所给摘录:
- - -

Elasticsearch使用的是 term frequency/inverse document frequency算法,简称为TF/IDF算法TF词频(Term Frequency),IDF逆向文件频率(Inverse Document Frequency)

  • Term frequency:搜索文本中的各个词条在field文本中出现了多少次,出现次数越多,就越相关。
    在这里插入图片描述举例: 搜索请求:hello world

    doc1 : hello you and me,and world is very good.

    doc2 : hello,how are you

  • Inverse document frequency:搜索文本中的各个词条在整个索引的所有文档中出现了多少次,出现的次数越多,就越不相关.
    在这里插入图片描述
    在这里插入图片描述
    举例:搜索请求:hello world

    doc1 : hello ,today is very good

    doc2 : hi world ,how are you

    整个index中1亿条数据。hello的document 1000个,有world的document 有100个。

    doc2 更相关

  • Field-length norm:field长度,field越长,相关度越弱

    举例:搜索请求:hello world

    doc1 : {“title”:“hello article”,”content “:“balabalabal 1万个”}

    doc2 : {“title”:“my article”,”content “:“balabalabal 1万个,world”}

16.1.2 _score是如何计算出来的

rest api

GET /book/_search?explain=true
{
  "query": {
    "match": {
      "description": "java程序员"
    }
  }
}

结果

{
  "took" : 5,
  "timed_out" : false,
  "_shards" : {
    "total" : 1,
    "successful" : 1,
    "skipped" : 0,
    "failed" : 0
  },
  "hits" : {
    "total" : {
      "value" : 2,
      "relation" : "eq"

- - -

数据部分:
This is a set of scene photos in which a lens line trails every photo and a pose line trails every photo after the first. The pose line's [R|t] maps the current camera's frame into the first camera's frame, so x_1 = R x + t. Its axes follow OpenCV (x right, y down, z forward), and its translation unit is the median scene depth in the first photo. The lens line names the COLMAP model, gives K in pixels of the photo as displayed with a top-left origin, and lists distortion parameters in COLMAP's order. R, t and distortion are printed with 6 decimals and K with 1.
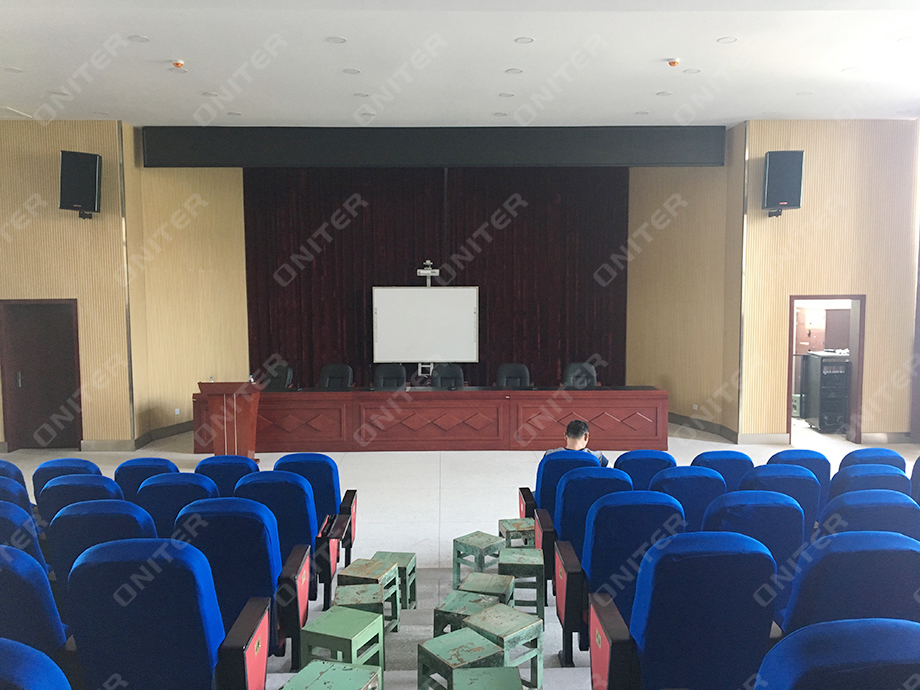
lens RADIAL K [[771.5, 0, 466.7], [0, 771.5, 339.7], [0, 0, 1]] dist [0.010350, 0.001051]
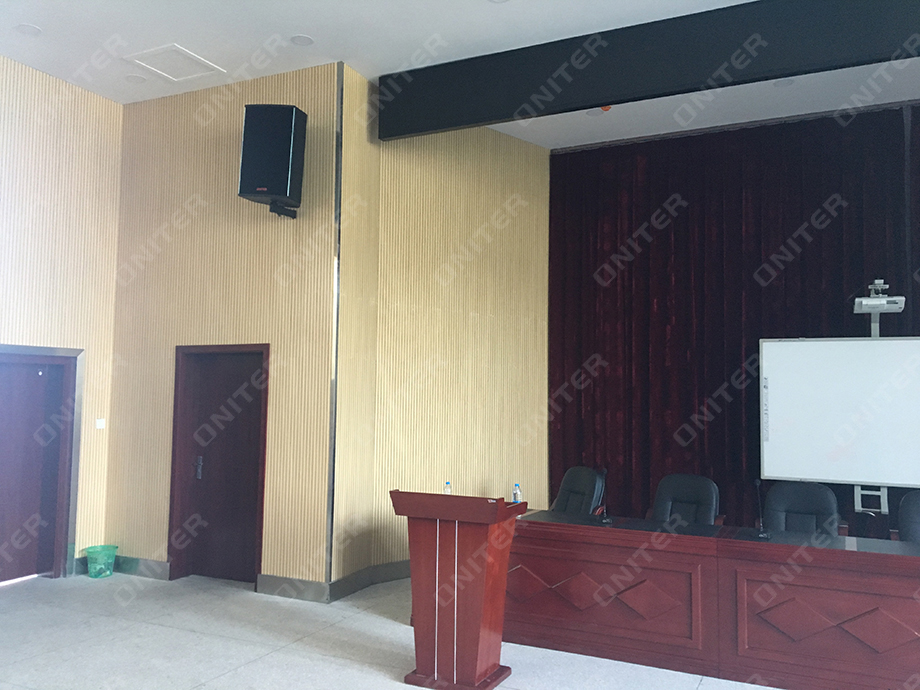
lens RADIAL K [[771.5, 0, 466.7], [0, 771.5, 339.7], [0, 0, 1]] dist [0.010350, 0.001051]
pose [[0.891366, -0.013152, -0.453093, -0.067165], [-0.052132, 0.989972, -0.131294, 0.017667], [0.450276, 0.140652, 0.881742, 0.482552]]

- - -

本题任务: 请从讲解Elasticsearch相关度评分的那段摘录的末尾接着往下写。

任务输出:
    },
    "max_score" : 2.137549,
    "hits" : [
      {
        "_shard" : "[book][0]",
        "_node" : "MDA45-r6SUGJ0ZyqyhTINA",
        "_index" : "book",
        "_type" : "_doc",
        "_id" : "3",
        "_score" : 2.137549,
        "_source" : {
          "name" : "spring开发基础",
          "description" : "spring 在java领域非常流行,java程序员都在用。",
          "studymodel" : "201001",
          "price" : 88.6,
          "timestamp" : "2019-08-24 19:11:35",
          "pic" : "group1/M00/00/00/wKhlQFs6RCeAY0pHAAJx5ZjNDEM428.jpg",
          "tags" : [
            "spring",
            "java"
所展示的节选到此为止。